2024–2025 Research Assistant · Drake University Published · UCNC 2025

Algebraic GPAC to CRN Compiler

GPAC
Input Format
General Purpose Analog Computer
CRN
Output Format
Chemical Reaction Networks
0 %
Correctness
Verified transformation
Optimized
Reactions
Minimal reaction count
01

Project Overview

A General Purpose Analog Computer specification is a continuous mathematical system. A Chemical Reaction Network is a set of discrete molecular interactions. This compiler translates the first into the second while keeping the math identical.

This work was conducted as a Research Assistant at Drake University (Sep 2024 – May 2025), supported by Department of Energy Office of Science Award DE-SC0024278. The resulting paper, "A Selective Dual-Railing Technique for General-Purpose Analog Computers," was published at UCNC 2025 (Unconventional Computation and Natural Computation), Springer LNCS.

The project lives at the intersection of compiler theory and molecular computing, contributing to Drake University's research in population protocols — distributed computation where agents with limited memory interact pairwise to collectively compute functions. The compiler makes CRN design tractable by automating a transformation that researchers previously did by hand.

The hard constraint is semantic preservation: the generated CRN must compute exactly the same function as the input GPAC specification, provably. The optimization challenge is minimizing the number of species and reactions produced, since every unnecessary species is one more thing a molecular implementation has to synthesize.

02

My Role

Compiler Design

Architected the multi-pass compiler: lexical analysis, parsing, semantic analysis, and a code generation phase that emits CRN reaction sets from the internal AST.

Transformation Algorithms

Developed the core algorithms that map GPAC differential equations to mass-action kinetics while preserving the computational semantics of the original specification.

Optimization Passes

Implemented algebraic simplification passes that identify equivalent species and merge them, and constraint-satisfaction search for minimal reaction sets that achieve the same output.

Formal Verification

Built bisimulation checking to verify behavioral correspondence between input GPAC and output CRN. Used Z3 and Mathematica for symbolic equivalence proofs on generated reactions.

03

Technical Stack

Languages

Python Core implementation
C++ Performance-critical
LaTeX Documentation
Mathematica Symbolic verification

Compiler Tools

PLY (Lex/Yacc) Parser generation
NetworkX Graph algorithms
SymPy Symbolic math
Z3 Solver Constraint solving

Research Tools

Git Version control
Jupyter Experiments
pytest Testing framework
Graphviz Visualization
04

Challenges & Solutions

Semantic Preservation Across Paradigms

GPAC dynamics are continuous — differential equations over real-valued signals. CRN reactions are discrete — integer-valued molecular counts governed by mass-action kinetics. Bridging those two without losing the mathematical meaning of the original specification is the core difficulty of the entire problem.
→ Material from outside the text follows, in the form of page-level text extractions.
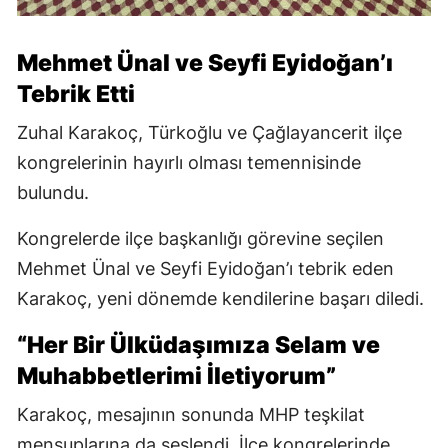
Mehmet Ünal ve Seyfi Eyidoğan’ı
Tebrik Etti
Zuhal Karakoç, Türkoğlu ve Çağlayancerit ilçe
kongrelerinin hayırlı olması temennisinde
bulundu.
Kongrelerde ilçe başkanlığı görevine seçilen
Mehmet Ünal ve Seyfi Eyidoğan’ı tebrik eden
Karakoç, yeni dönemde kendilerine başarı diledi.
“Her Bir Ülküdaşımıza Selam ve
Muhabbetlerimi İletiyorum”
Karakoç, mesajının sonunda MHP teşkilat
mensuplarına da seslendi. İlçe kongrelerinde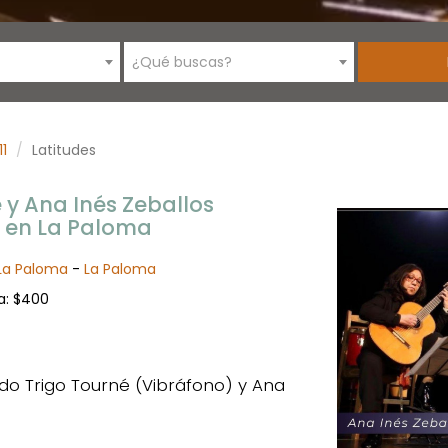
¿Qué buscas?
11
Latitudes
 y Ana Inés Zeballos
" en La Paloma
 La Paloma
-
La Paloma
ta: $400
do Trigo Tourné (Vibráfono) y Ana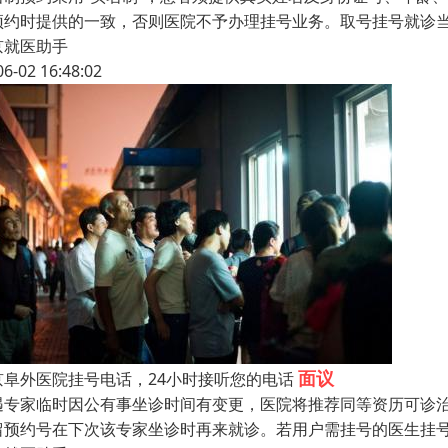
预约时提供的一致，否则医院不予办理挂号业务。取号挂号就诊
京就医助手
06-02 16:48:02
面议
京阜外医院挂号电话，24小时接听您的电话
遇专家临时因公有事坐诊时间有变更，医院将推荐同等资历可诊
留预约号在下次该专家坐诊时再来就诊。若用户需挂号的医生挂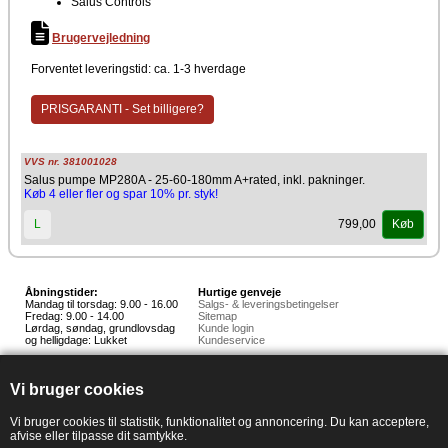
Salus Controls
Brugervejledning
Forventet leveringstid: ca. 1-3 hverdage
PRISGARANTI - Set billigere?
VVS nr. 381001028
Salus pumpe MP280A - 25-60-180mm A+rated, inkl. pakninger.
Køb 4 eller fler og spar 10% pr. styk!
799,00
L
Køb
Åbningstider:
Hurtige genveje
Mandag til torsdag: 9.00 - 16.00
Salgs- & leveringsbetingelser
Fredag: 9.00 - 14.00
Sitemap
Lørdag, søndag, grundlovsdag
Kunde login
og helligdage: Lukket
Kundeservice
Hedestoker ApS
Hunnerupvej 3, 6920 Videbæk
Vi bruger cookies
E-mail:
salg@hedestoker.dk
Cvr. nr: 34 60 73 70
PA:
Vi bruger cookies til statistik, funktionalitet og annoncering. Du kan acceptere,
afvise eller tilpasse dit samtykke.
Fix. A formal framework using category theory to establish semantic equivalence, with bisimulation checking as the runtime verification method. Every generated CRN is tested for behavioral correspondence against the input GPAC before it leaves the compiler.

State Space Explosion

Naively translated CRNs grow exponentially. A moderately complex GPAC specification produces a CRN with so many species and reactions that no molecular implementation could handle it.

Fix. Algebraic simplification passes that identify equivalent species and merge them during compilation, reducing the reaction set to a minimum. Constraint satisfaction search finds the smallest set of reactions that produces the correct computational behavior.

Rate Constant Inference

CRN reactions don't execute instantly — their speed is governed by rate constants that determine how quickly species concentrations change. The correct constants aren't obvious from the GPAC equations, and wrong constants produce a CRN that computes the wrong answer at the right topology.

Fix. A rate constant inference algorithm grounded in mass-action kinetics, followed by numerical simulation to validate that generated CRNs converge to the correct output values before the compilation is considered complete.

05

Key Learnings

Compilers make assumptions about what programs mean. When the source and target languages operate on fundamentally different physical principles, those assumptions need formal proofs, not just tests.

01

Multi-pass compiler optimization isn't just about speed. The simplification passes here existed to make the output physically realizable, not to make it run faster.

02

Bisimulation is a more useful correctness criterion than testing for research compilers. Tests verify specific inputs; bisimulation proves the transformation holds for all of them.

03

Population protocols theory changes how you think about computation. Algorithms that work when agents have no memory and interact randomly are genuinely surprising to reason about.

04

Writing for academic publication is the opposite of writing documentation. Every claim needs a citation or a proof. Handwaving that would pass code review will fail peer review.